The Thunderbird Linux cluster was developed by Sandia National Laboratories in collaboration with Dell and Cisco.
Maintaining its sixth position in the Top 500 Supercomputers meant achieving an improved overall performance of 53 teraflops, an 18.5 percent increase in efficiency from last year's performance.
The system comprises 4,480 commodity servers linked with an InfiniBand message-passing interconnect, making Thunderbird the largest cluster of its type in the world.
The improvement compared with last year was achieved by switching to OpenFabric Enterprise Distribution, a Linux-based open source software stack qualified by the OpenFabrics Alliance to operate with multi-vendor Infiniband hardware.

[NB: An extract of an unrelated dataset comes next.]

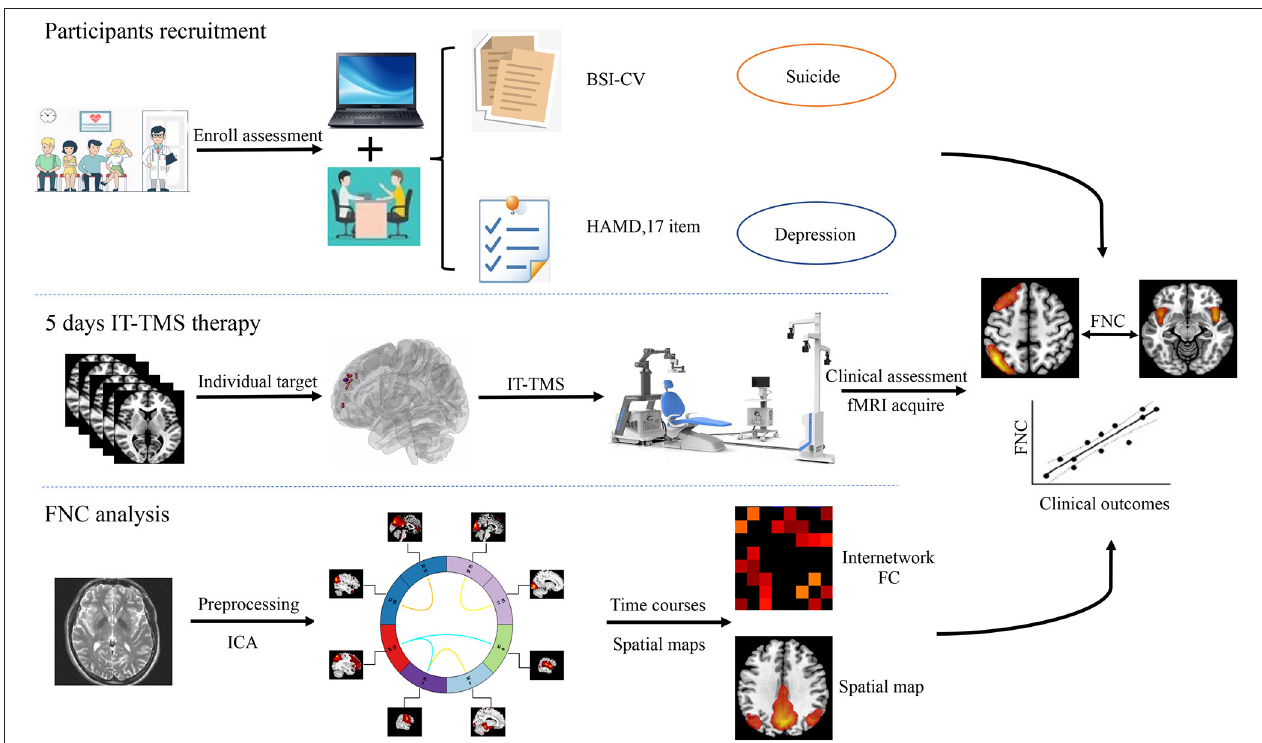
FIGURE 1 | Flowchart of this study design. IT-TMS, Individual Target-Transcranial Magnetic Stimulation; FNC, Functional Network Connectivity; fMRI, Functional Magnetic Resonance Imaging; ICA, Independent Component Analysis; BSI-CV, Beck Scale for Suicidal Ideation—Chinese Version.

The system was also upgraded with OpenMPI to implement the open source Message Passing Interface protocol.
The Sandia lab reported that this new software stack environment allows for more memory per node for parallel jobs at runtime, as well as an increase in reliability and scalability of jobs.
Sandia researchers use Thunderbird to perform a broad range of weapons simulations, including atomistic scale-to-device modelling of radiation effects on semiconductor electronics, assessing weapon response safety in extreme thermal and impact environments, and quantifying uncertainties in weapons performance.
The Top 500 ranking of supercomputers is based on the Linpack benchmark.